§ **CONSIGNE**: Modifiez toute la liste en remplaçant chaque « city » par « town », sans rien changer d'autre. Ne reproduisez pas les images dans votre réponse.

Enregistrements extraits
★ ★ ★ ★ ★
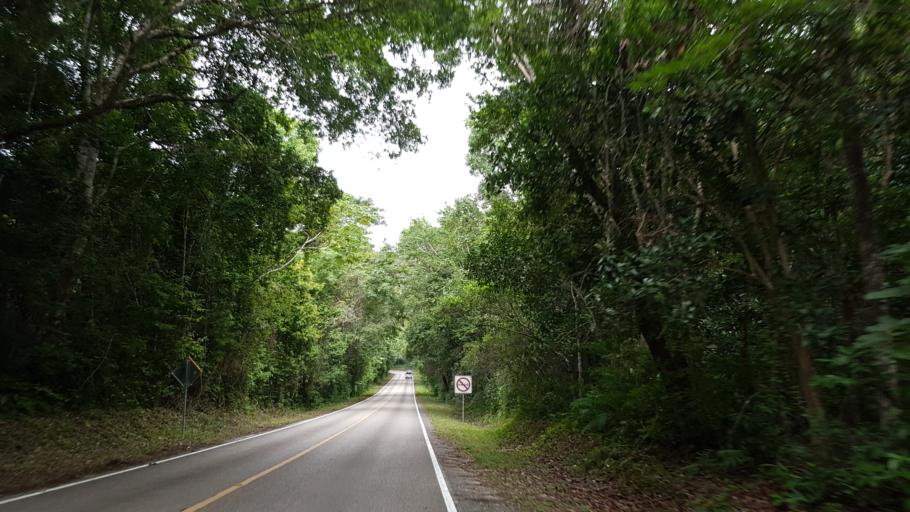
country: GT
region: Peten
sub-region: Municipio de San Jose
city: San Jose
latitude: 17.2095
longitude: -89.6192
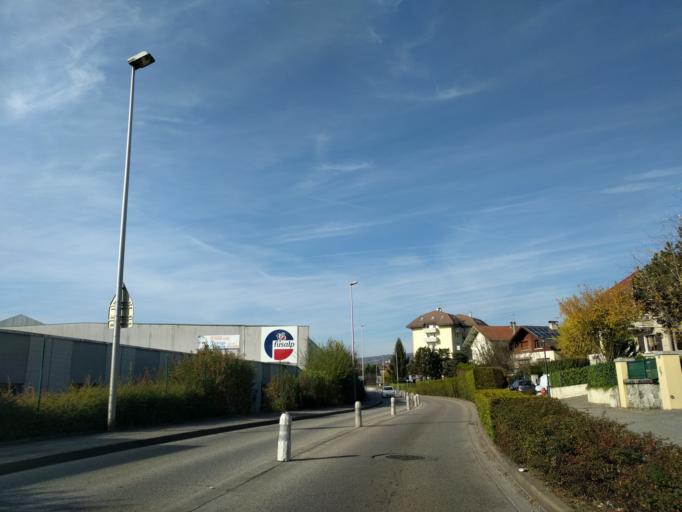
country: FR
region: Rhone-Alpes
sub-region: Departement de la Haute-Savoie
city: Annecy-le-Vieux
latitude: 45.9230
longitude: 6.1309
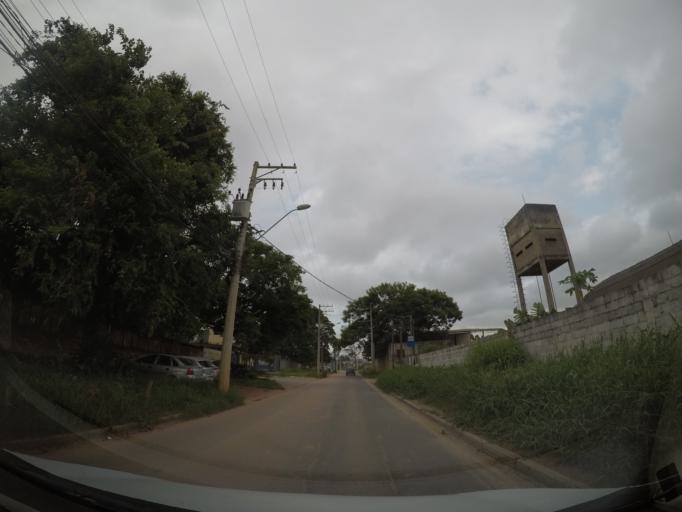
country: BR
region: Sao Paulo
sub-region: Aruja
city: Aruja
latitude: -23.4107
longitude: -46.3833
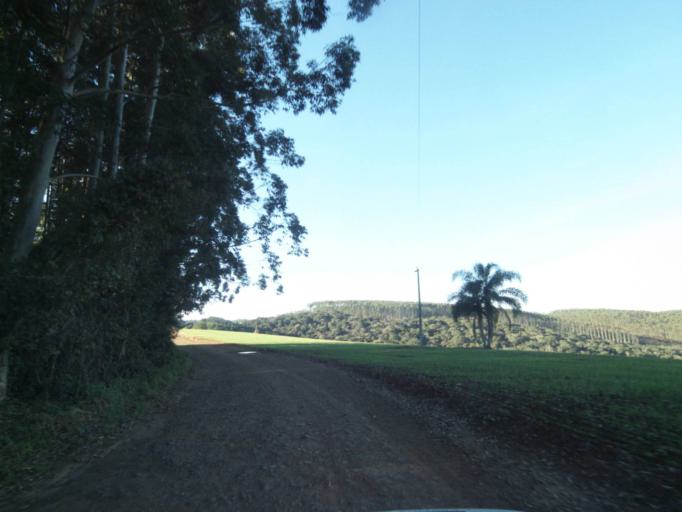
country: BR
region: Parana
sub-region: Telemaco Borba
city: Telemaco Borba
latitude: -24.4777
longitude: -50.5878
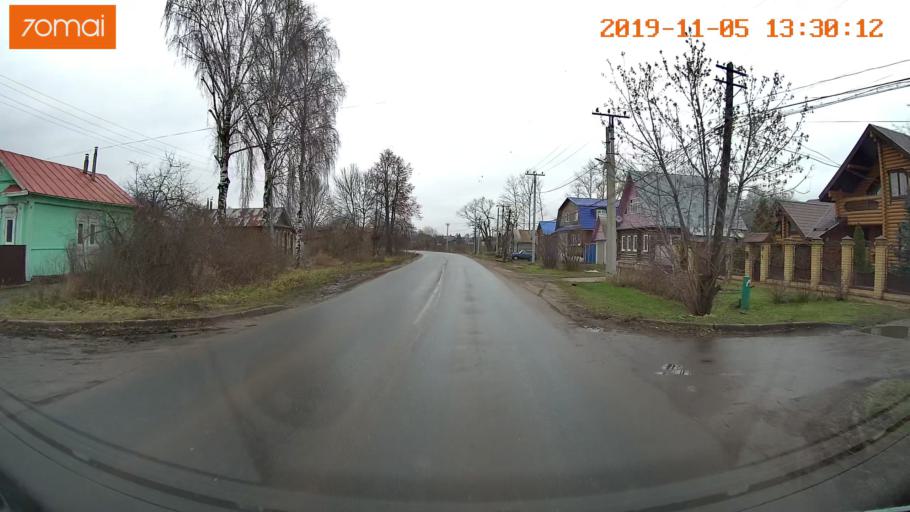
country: RU
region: Ivanovo
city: Shuya
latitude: 56.8653
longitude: 41.3969
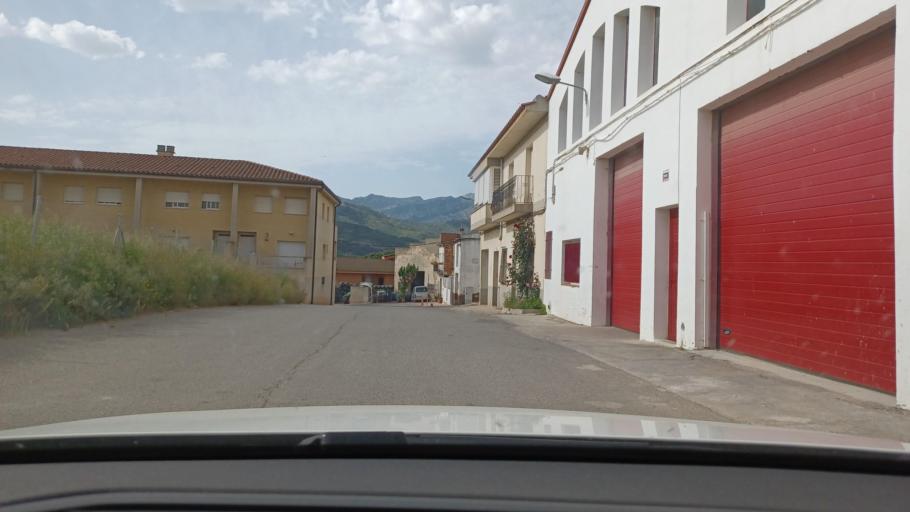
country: ES
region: Catalonia
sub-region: Provincia de Tarragona
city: Bot
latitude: 41.0089
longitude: 0.3820
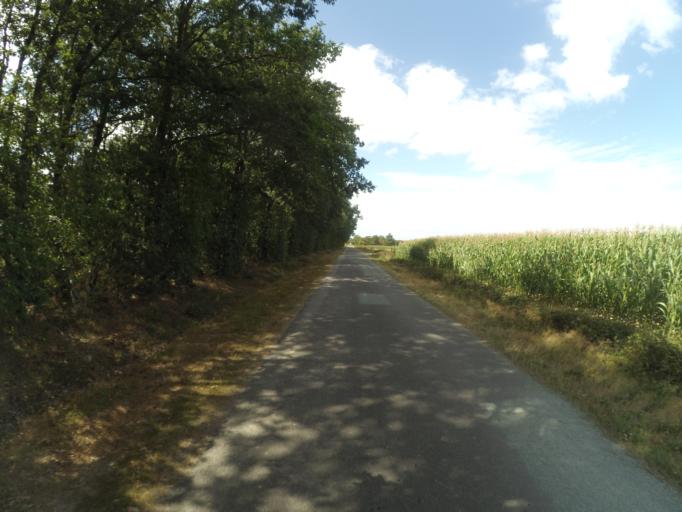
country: FR
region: Pays de la Loire
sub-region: Departement de la Loire-Atlantique
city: Remouille
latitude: 47.0407
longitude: -1.4069
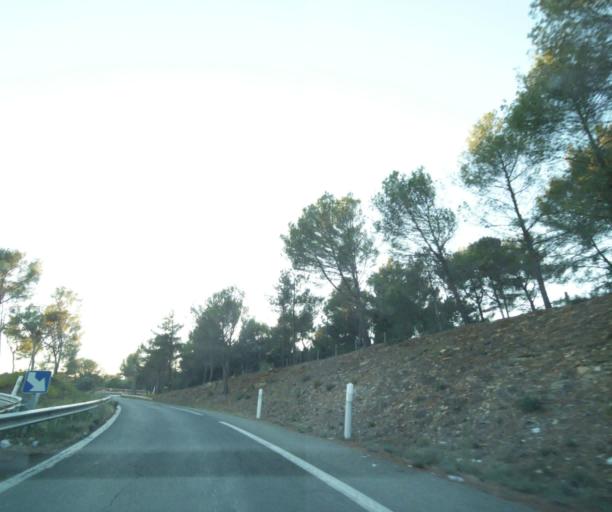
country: FR
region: Provence-Alpes-Cote d'Azur
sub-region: Departement du Var
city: Saint-Cyr-sur-Mer
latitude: 43.1948
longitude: 5.6882
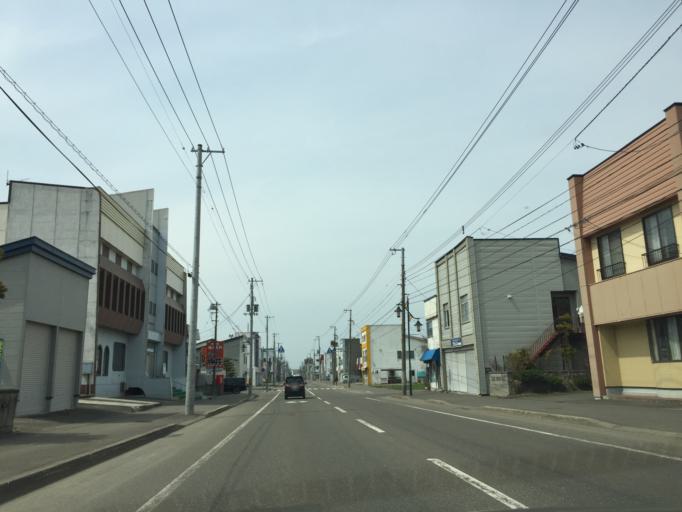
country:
★ ★ ★ ★ ★
§ **RÉPONSE**:
country: GT
region: Peten
sub-region: Municipio de San Jose
town: San Jose
latitude: 17.2095
longitude: -89.6192
country: FR
region: Rhone-Alpes
sub-region: Departement de la Haute-Savoie
town: Annecy-le-Vieux
latitude: 45.9230
longitude: 6.1309
country: BR
region: Sao Paulo
sub-region: Aruja
town: Aruja
latitude: -23.4107
longitude: -46.3833
country: BR
region: Parana
sub-region: Telemaco Borba
town: Telemaco Borba
latitude: -24.4777
longitude: -50.5878
country: RU
region: Ivanovo
town: Shuya
latitude: 56.8653
longitude: 41.3969
country: ES
region: Catalonia
sub-region: Provincia de Tarragona
town: Bot
latitude: 41.0089
longitude: 0.3820
country: FR
region: Pays de la Loire
sub-region: Departement de la Loire-Atlantique
town: Remouille
latitude: 47.0407
longitude: -1.4069
country: FR
region: Provence-Alpes-Cote d'Azur
sub-region: Departement du Var
town: Saint-Cyr-sur-Mer
latitude: 43.1948
longitude: 5.6882
country:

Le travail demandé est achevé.